1.3 A Whirlwind Tour

Before beginning a more systematic tutorial in Chapter 3, we provide a brief tour of a subset of PyXPlot’s features, with references to those chapters of this manual where further details can be found. This section should provide some flavour of the wide range of tasks for which PyXPlot can be used. This is not the place for long-winded explanations of the syntax of each of the quoted PyXPlot commands, but most of the examples will work if pasted directly into a PyXPlot command prompt.

We will assume that the user has already successfully installed PyXPlot, and has just opened a new PyXPlot command prompt. For instructions on how to install PyXPlot, see Chapter 2.

The first command which any such tour must visit – the workhorse command of PyXPlot – is the plot command. This can be used to plot graphs of either mathematical functions, by typing, for example

plot log(x)

or datafiles, by typing1

plot 'datafile.dat'

There are many commands which allow you to configure the appearance of the plots produced by the plot command, or to select which data from a datafile are plotted; these will be discussed at length in Chapters 3 and 1.

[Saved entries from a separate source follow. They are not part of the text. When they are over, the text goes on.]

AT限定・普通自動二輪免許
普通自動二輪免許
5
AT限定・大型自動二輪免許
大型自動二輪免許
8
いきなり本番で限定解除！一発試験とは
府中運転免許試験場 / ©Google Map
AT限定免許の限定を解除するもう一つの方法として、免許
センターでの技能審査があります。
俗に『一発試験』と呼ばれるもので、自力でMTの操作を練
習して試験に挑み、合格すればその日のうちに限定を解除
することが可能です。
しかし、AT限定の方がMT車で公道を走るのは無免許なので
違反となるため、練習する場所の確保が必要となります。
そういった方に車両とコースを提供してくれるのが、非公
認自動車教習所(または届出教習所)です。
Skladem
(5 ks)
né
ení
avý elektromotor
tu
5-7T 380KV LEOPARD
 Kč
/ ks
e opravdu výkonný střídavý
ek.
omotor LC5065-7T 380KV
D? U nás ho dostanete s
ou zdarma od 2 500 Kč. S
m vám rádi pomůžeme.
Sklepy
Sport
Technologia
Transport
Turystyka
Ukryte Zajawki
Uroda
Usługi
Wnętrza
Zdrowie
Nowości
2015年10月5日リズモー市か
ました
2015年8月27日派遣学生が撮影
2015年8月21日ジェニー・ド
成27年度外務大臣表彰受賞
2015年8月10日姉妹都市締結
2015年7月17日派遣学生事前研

PyXPlot has extensive facilities for converting datafiles between different physical units – for example, you can tell it that a column of a datafile represents lengths measured in inches, and request it to plot those lengths on a graph in millimetres. These facilities can also be applied to numerical quantities entered by the user. For example, you can define a variable which has physical dimensions of length, and then display its value in different units as follows:

x = 2 * unit(m)
print x / unit(inch)

When arithmetic operations are applied to numerical quantities which have physical units, the units propagate intuitively: in the above example, x*x would compute to four square metres. However, the expression x*x+x would throw an error message because it is not dimensionally correct: the first term has dimensions of area whilst the second term has dimensions of length, and these cannot be added. More details of the use of physical units in PyXPlot are given in Section 4.6, and Appendix 4 lists all of the physical units which PyXPlot recognises by default.

Users can add their own units to those recognised by PyXPlot by means of a configuration file, and these can be declared either as alternative measures of existing quantities such as length or mass, or as measures of new base quantities such as man-hours of labour or numbers of CPU cycles. More details about how to do this are given in Chapter 8.

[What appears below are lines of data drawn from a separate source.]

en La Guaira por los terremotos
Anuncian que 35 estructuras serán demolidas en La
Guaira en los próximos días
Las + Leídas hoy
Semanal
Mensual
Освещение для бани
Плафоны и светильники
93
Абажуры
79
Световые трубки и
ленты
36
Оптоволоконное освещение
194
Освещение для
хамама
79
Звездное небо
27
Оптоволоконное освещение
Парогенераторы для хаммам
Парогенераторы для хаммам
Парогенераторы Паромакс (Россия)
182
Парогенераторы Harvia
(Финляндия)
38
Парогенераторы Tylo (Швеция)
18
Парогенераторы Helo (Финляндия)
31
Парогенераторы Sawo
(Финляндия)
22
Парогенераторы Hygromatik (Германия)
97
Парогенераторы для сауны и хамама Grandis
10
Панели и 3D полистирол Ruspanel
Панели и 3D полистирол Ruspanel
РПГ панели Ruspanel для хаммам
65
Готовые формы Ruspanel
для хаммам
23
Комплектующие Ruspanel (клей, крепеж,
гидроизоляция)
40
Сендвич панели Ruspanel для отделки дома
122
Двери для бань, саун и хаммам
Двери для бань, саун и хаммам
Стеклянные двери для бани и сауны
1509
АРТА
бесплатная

The way in which physical units are displayed can be extensively configured – for example, the automatic use of SI prefixes such as milli- and kilo- is optional, and the user can request that quantities be displayed in CGS or imperial units by default. Other settings instruct PyXPlot to display numerical results in a way which can be pasted into future PyXPlot sessions – 2*unit(m) instead of $2\, \mathrm{m}$ – or in LaTeX source code, as $$2\backslash $,$\backslash $mathrm{m}$.

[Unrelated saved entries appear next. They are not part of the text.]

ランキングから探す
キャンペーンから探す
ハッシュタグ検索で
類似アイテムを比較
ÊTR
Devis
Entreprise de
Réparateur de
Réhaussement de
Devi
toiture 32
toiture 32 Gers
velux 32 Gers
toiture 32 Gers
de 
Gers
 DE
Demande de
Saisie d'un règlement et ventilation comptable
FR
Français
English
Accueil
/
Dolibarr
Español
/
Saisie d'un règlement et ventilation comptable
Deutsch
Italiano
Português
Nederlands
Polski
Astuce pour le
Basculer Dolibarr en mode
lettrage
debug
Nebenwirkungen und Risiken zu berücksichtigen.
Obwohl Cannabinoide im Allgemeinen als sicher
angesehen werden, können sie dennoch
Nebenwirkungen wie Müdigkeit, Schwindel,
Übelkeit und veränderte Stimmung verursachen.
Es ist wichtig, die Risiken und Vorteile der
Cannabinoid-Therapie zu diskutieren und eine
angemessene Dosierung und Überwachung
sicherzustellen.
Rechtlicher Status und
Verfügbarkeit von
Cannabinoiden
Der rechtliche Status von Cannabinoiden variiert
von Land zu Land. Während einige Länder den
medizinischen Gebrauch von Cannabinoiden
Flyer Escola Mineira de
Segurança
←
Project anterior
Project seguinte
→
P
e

PyXPlot can perform algebra on complex as well as real numbers. By default, evaluation of sqrt(-1) throws an error, as the emergence of complex numbers is often an indication that a calculation has gone wrong. Complex arithmetic can be enabled by typing

set numerics complex
print sqrt(-1)

Many of the mathematical functions which are built into PyXPlot, a complete list of which can be found in Appendix 2 or by typing show functions, can take complex arguments, for example

print exp(2+3*i)
print sin(i)

For more details, see Section 4.5.

In the above example, the variable i is a pre-defined constant in PyXPlot, in this case set to equal $\sqrt {-1}$. PyXPlot has many other pre-defined physical and mathematical constants, and complete list of which can found in Appendix 3 or by typing show variables. These, together with the physical units which are built into PyXPlot make it easy to answer a wide range of questions very quickly. In the following examples, and throughout this Users’ Guide, we show the commands typed by the user in bold face, preceded by PyXPlot prompts pyxplot> and followed by the text returned by PyXPlot. Any comments are shown in italic face preceded by a hash character (#).

In addition, PyXPlot provides extensive functions for numerically solving equations, which will be described in detail in Chapter 5. The following example evaluates $\int _{0\, \mathrm{s}}^{2\, \mathrm{s}} x^2\, \mathrm{d}x$:

pyxplot> print int_dx(x**2,0*unit(s),2*unit(s))
2.6666667 s**3

This example solves a simple pair of simultaneous equations of two variables:

pyxplot> solve x+y=1 , 2*x+3*y=7 via x,y
pyxplot> print "x=%s; y=%s"%(x,y)
x=-4; y=5

And this third example searches for the minimum of the function $\cos (x)$ closest to $x=0.5$:

pyxplot> x=0.5
pyxplot> minimise cos(x) via x
pyxplot> print x
3.1415927

This tour has touched briefly upon a few areas of PyXPlot’s functionality, but has not described its facilities for producing vector graphics, which will be discussed in detail in Chapter 3 with numerous examples.

Footnotes

  1. This example requires you to have a plain text data file called datafile.dat in your current working directory, and is the only example in this section which may not work out of the box.